THE INPUT Start Marker

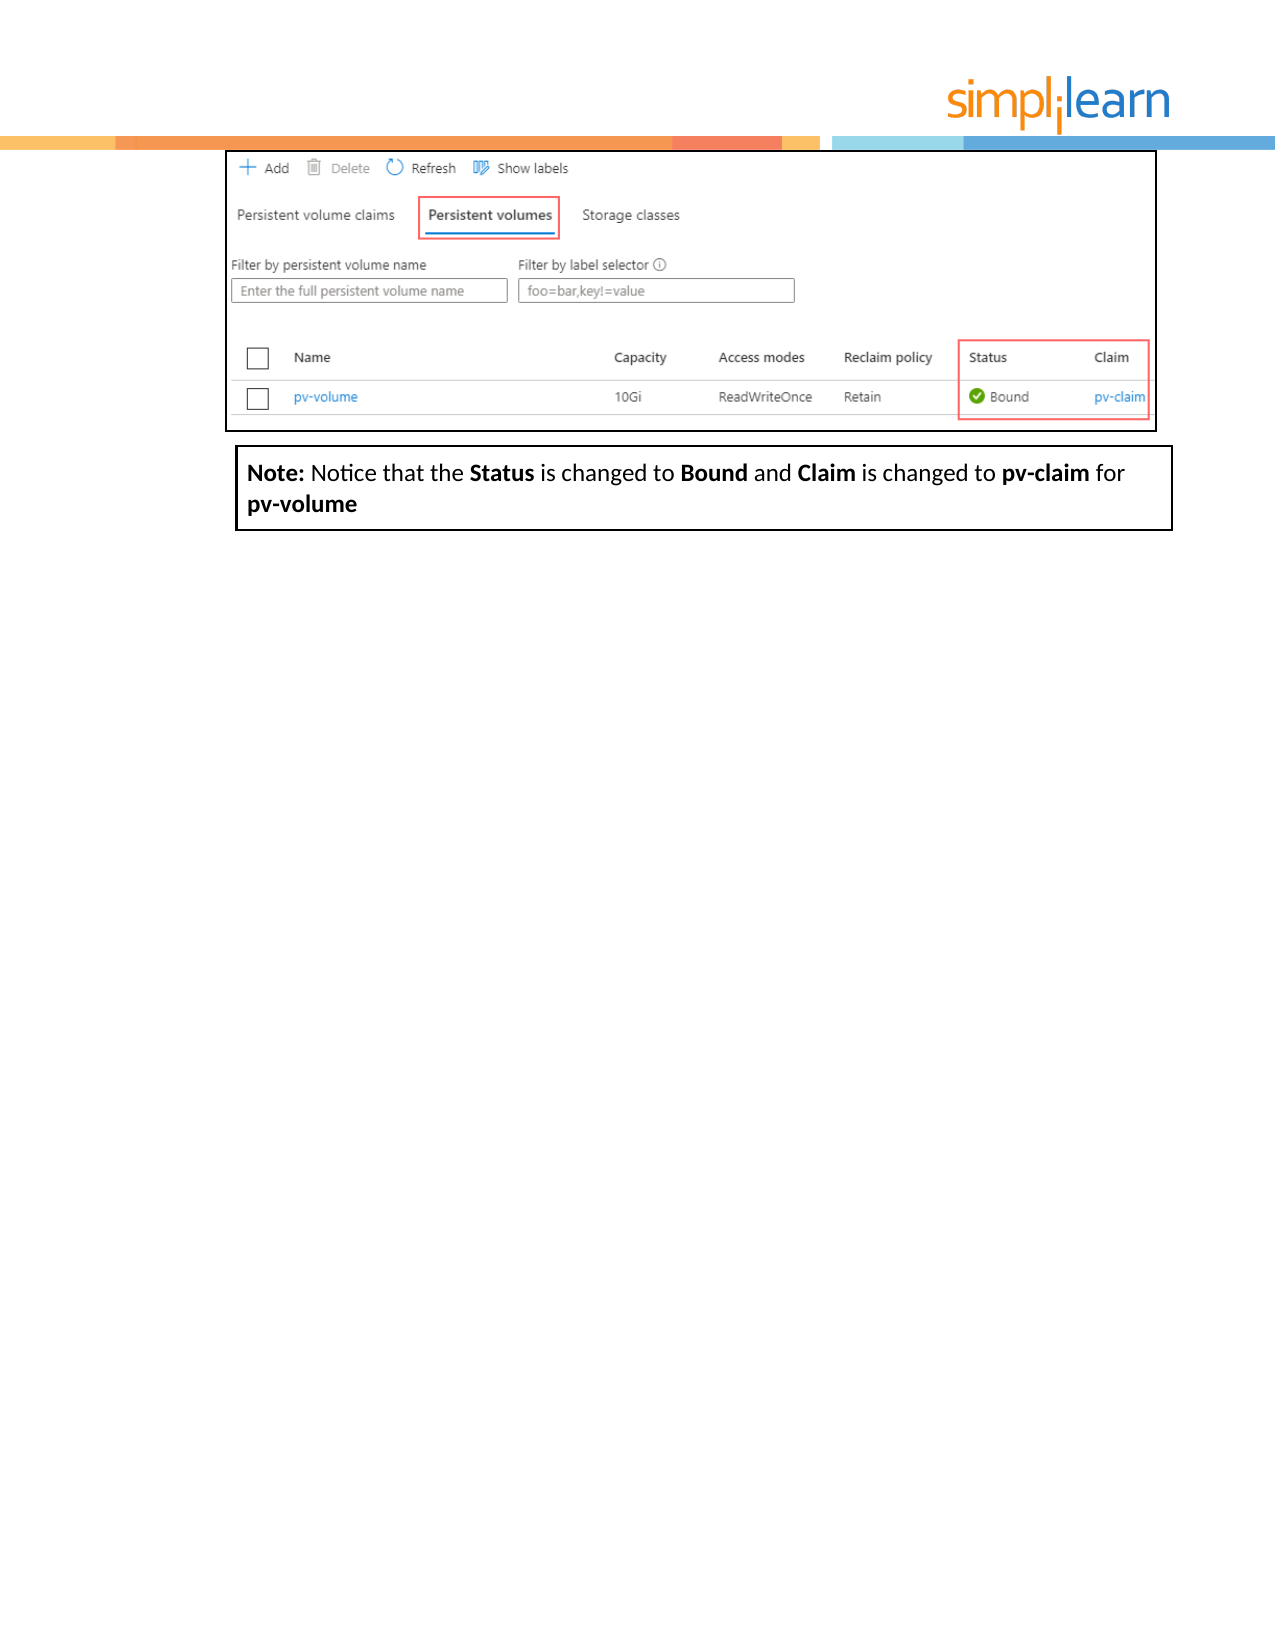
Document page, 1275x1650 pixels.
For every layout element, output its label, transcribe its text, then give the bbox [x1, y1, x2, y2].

table_header Note: Notice that the Status is changed to Bound and Claim is changed to pv-claim for pv-volume [238, 447, 1171, 529]
picture [227, 152, 1155, 430]
picture [0, 76, 1275, 150]
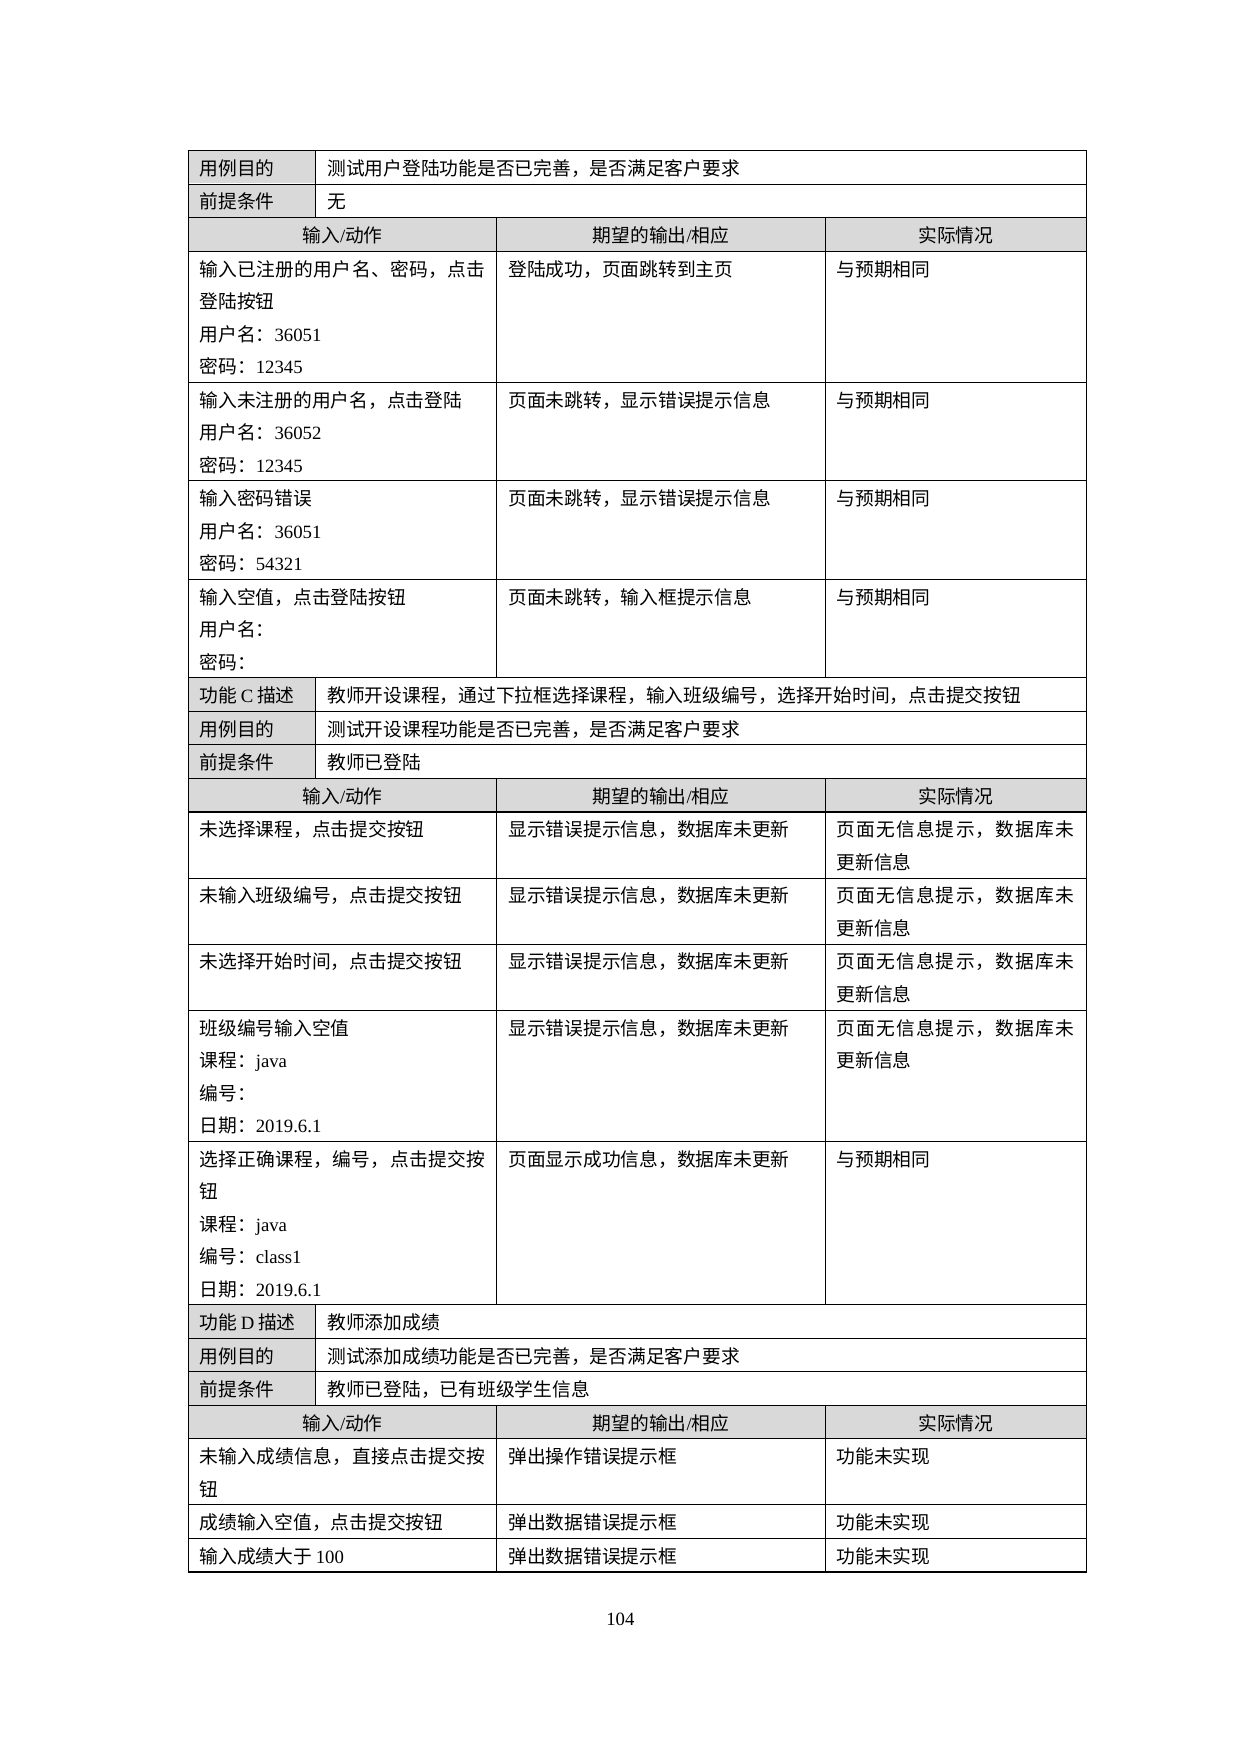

THE INPUT End Marker

Your task is to restate every record word for word. Omit all pictures.

[ANSWER TO THIS PROBLEM]:
Document page, 1275x1650 pixels.
For every layout element, output its label, transcribe its text, then give the bbox [x1, y1, x2, y2].

table_header Note: Notice that the Status is changed to Bound and Claim is changed to pv-claim for pv-volume [238, 447, 1171, 529]
picture [227, 152, 1155, 430]
picture [0, 76, 1275, 150]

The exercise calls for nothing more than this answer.